Once an organization had decided to implement a RAID solution into their environment, it is necessary to chose between either a hardware or software integration. Software RAID solutions use the host computer’s CPU and memory to implement the various RAID functions.  Using software and the host’s internal processor, environment can utilize the large cache memory of the CPU for RAID (typically 0 and 1) operations.  Higher RAID levels are usually implemented through the addition of hardware, either an internal RAID board or an external RAID processor or controller.

Internal RAID, like software RAID, is operating system dependent and usually requires a driver specifically designed to access and configure the RAID controller.  Another problem with the internal design is that if/when the controller fails, the entire host computer must be shut down and all work relative to that array is stopped while the board is repaired or replaced. Another deficit of internal controllers is that expansion cards are not offered, meaning the size or capacity of the RAID is unscaleable beyond the set limit. In addition, internal controllers reduce system redundancy capability being single host dependent and unable to communicate to multiple hosts.  Failover on an internal controller is also difficult (at best) to configure.

Hardware RAID controllers, on the other hand, offer several advantages including the use of a dedicated CPU, which is needed to calculate parity and map the location of the files stored throughout the array. With an external RAID controller, the IT manager also has the option of turning off only the other devices shared on that one bus, allowing work to continue on the rest of the array while repairs are being made.  In addition, external hardware controllers offer greater flexibility relative to the number of drives each can address.  Internal RAID controllers, on the other hand, incorporate SCSI adapter functions resulting in even faster communications between the controller and CPU compared to the external.  With the integrated SCSI adapter functions, the data is able to avoid a communication layer.  An internal RAID controller is also generally less expensive than a comparably equipped external controller. 

The Importance of RAID

RAID systems, by design, can sustain several bad sectors, even whole disk failures and continue running transparently to the end-user.  Spare disk drives are often supported to speed the automatic rebuilding of failed drives, and removable disk canisters simplify the task of replacing failed disk drives.  However, RAID systems not only increase reliability by preventing downtime due to hardware failure, they also increase available storage capacity, in some instances providing terabytes, or even petabytes of scaleability.  RAID 5/5 enhances those key RAID characteristics adding vital features such as doubled redundancy.  With RAID 5/5, environments could essentially loose an entire RAID array without losing access to data. 

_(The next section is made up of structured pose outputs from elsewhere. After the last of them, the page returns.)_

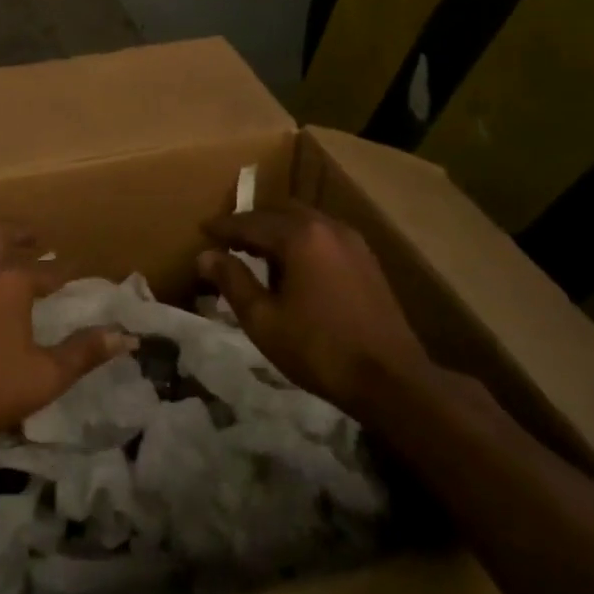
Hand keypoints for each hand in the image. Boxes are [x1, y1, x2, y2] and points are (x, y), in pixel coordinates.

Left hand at [0, 223, 136, 453]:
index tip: (80, 272)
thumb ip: (84, 353)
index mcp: (10, 279)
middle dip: (24, 235)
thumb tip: (126, 336)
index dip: (67, 271)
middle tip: (38, 239)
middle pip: (3, 235)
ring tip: (4, 256)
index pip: (48, 269)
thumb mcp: (44, 377)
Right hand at [198, 202, 428, 408]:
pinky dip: (301, 241)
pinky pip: (323, 236)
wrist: (391, 380)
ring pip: (304, 222)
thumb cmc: (319, 349)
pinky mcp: (366, 260)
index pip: (250, 222)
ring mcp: (352, 241)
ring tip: (257, 252)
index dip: (223, 226)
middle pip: (279, 212)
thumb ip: (232, 281)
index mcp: (300, 236)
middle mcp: (327, 226)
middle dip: (252, 223)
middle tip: (228, 239)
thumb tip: (205, 255)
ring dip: (278, 231)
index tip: (202, 229)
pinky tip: (293, 267)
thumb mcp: (263, 320)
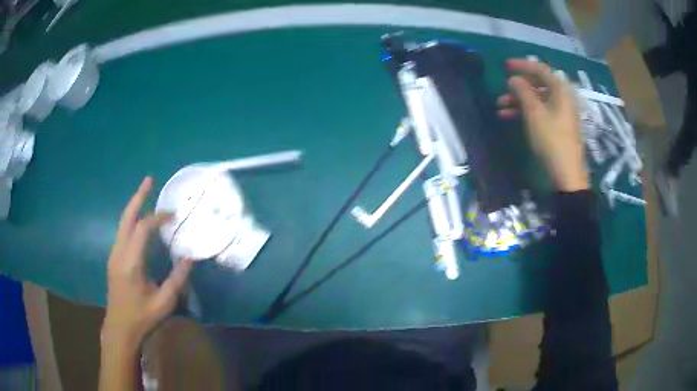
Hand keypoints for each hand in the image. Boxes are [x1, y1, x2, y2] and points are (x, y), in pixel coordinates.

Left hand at [102, 177, 192, 348]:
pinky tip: (140, 220)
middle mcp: (119, 253)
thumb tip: (190, 258)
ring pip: (122, 223)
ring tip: (146, 193)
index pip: (142, 229)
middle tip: (149, 180)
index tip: (173, 216)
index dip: (157, 218)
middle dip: (138, 197)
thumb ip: (177, 279)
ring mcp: (114, 254)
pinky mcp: (113, 258)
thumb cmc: (142, 317)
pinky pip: (122, 232)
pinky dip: (131, 220)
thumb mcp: (164, 302)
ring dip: (134, 206)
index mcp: (131, 263)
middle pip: (126, 217)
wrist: (120, 327)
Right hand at [497, 59, 588, 191]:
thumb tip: (514, 79)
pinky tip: (509, 117)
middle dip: (518, 87)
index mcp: (561, 90)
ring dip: (519, 101)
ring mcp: (561, 113)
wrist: (567, 175)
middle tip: (502, 90)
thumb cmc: (551, 139)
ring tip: (500, 107)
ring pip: (538, 99)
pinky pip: (541, 112)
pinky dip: (526, 112)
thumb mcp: (534, 113)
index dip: (522, 65)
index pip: (540, 69)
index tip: (505, 66)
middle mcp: (563, 98)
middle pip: (538, 85)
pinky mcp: (559, 126)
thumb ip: (523, 91)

Globalstor Data developed RAID 5/5 to improve enterprise efficiency while reducing overhead with dynamic, on-site scaleability and providing a virtually unbreakable safety net.  For greater flexibility, IT managers can configure the individual RAID volumes to any combination of RAID 0 through 5 allowing multiple departments within an organization to unify and share data throughout the enterprise without sacrificing one departments’ requirement for fast RAID 3 data access for anothers’ RAID 5 redundancy.